Безвестность. Бездомность. Сумрачность и неприютность.

Некуда возвращаться, разве что во снах.

«Раб или на веру принимает всё, или, раз сорвавшись с цепи, все авторитеты и истины, не исключая таблицы умножения, валит в сорную яму…

Пророки молчат и проповедуют ослы…

Большевизм держится рабством. Рабы доктрины палками вбивают ее рабам духа… Ни жизни, ни Бога: один страх. Виноваты все. И трех праведников не было среди нас».

Сколько тоски.

Печали.

Не достучаться в чужие сердца, не прожить былым.

«Иногда вечером хочется выбежать на улицу, стать на четвереньки и, повернув лицо к небу, завыть, как волк, от тоски. Но весело бегут вагоны трамваев, мигают вывески кинематографов, сытые, глухие к чужому горю люди переполняют улицы. Воющего человека не услышат ни земля, ни небо: ему одно место – в участке.

Для беженца весь мир – участок, и Сибирь – теплее Сицилии!»

М. Горелов (Михаил Гаккебуш), из украинской семьи немецкого происхождения, в прошлом редактор газет – похоронен в Кламаре.

Было ему пятьдесят пять лет.

Жизнь – великая забавница, утверждали в те годы, которые одни называли эпохой свершений, другие – от горечи-отчаяния – пускали себе пулю в лоб.

А Соня? Что же чеховская Соня?

«Надо жить! Мы, дядя Ваня, будем жить…

А когда наступит наш час, мы покорно умрем, и там за гробом мы скажем, что мы страдали, что мы плакали, что нам было горько, и Бог сжалится над нами, и мы с тобою, дядя, милый дядя, увидим жизнь светлую, прекрасную, изящную, мы обрадуемся и на теперешние наши несчастья оглянемся с умилением, с улыбкой – и отдохнем.
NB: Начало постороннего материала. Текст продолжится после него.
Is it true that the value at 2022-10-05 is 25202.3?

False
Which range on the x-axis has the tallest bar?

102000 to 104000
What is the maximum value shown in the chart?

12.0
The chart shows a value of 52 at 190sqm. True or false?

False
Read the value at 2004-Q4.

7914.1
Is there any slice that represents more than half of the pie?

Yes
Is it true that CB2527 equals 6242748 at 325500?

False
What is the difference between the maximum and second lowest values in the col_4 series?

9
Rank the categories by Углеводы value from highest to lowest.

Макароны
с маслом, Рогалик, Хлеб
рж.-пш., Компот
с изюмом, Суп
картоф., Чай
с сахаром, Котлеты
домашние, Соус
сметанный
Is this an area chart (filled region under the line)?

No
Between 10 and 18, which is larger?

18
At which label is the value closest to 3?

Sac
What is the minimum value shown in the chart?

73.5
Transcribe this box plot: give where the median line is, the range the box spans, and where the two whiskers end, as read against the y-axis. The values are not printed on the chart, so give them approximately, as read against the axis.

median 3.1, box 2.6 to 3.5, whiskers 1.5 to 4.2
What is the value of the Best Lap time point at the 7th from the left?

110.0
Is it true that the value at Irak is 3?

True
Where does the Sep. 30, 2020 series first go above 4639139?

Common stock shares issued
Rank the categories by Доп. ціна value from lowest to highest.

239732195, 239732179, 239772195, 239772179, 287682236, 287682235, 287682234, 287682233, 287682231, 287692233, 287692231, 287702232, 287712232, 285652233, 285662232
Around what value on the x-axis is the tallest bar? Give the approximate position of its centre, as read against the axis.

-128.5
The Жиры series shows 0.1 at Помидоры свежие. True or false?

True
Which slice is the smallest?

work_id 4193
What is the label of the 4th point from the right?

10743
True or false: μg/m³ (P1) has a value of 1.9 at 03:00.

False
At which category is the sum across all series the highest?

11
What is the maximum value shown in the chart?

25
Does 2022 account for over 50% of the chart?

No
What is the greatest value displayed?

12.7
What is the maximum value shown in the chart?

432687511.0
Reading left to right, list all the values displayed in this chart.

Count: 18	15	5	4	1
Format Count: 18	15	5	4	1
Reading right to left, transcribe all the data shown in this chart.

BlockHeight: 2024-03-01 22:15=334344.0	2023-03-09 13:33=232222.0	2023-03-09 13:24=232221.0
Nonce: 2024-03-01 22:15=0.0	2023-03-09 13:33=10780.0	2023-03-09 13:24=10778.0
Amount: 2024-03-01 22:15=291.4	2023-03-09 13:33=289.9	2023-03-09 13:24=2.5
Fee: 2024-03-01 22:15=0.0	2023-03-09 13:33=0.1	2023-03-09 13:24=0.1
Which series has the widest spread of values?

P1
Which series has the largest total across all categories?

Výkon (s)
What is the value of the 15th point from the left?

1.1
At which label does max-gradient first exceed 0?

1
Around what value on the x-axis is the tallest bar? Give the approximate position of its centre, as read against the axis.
Я верую, дядя, я верую горячо, страстно…

(Становится перед ним на колени и кладет голову на его руки; утомленным голосом.) Мы отдохнем!

Занавес медленно опускается».


⍒ ⍒ ⍒

«Мы хлопочем, чтобы изменить жизнь, чтобы потомки были счастливы, а потомки скажут по обыкновению: прежде лучше было, теперешняя жизнь хуже прежней».

Чехов Антон Павлович, из записной книжки.

Возопит возмущенный критик.

Ногами затопает на автора:

– Что вы такое понаписали? Народ только пугаете. Прошлое и без вас знаем. Только что оттуда. Вещи не распаковали.

– Мы все из прошлого‚ – ответим. – Но для некоторых оно еще не подступило.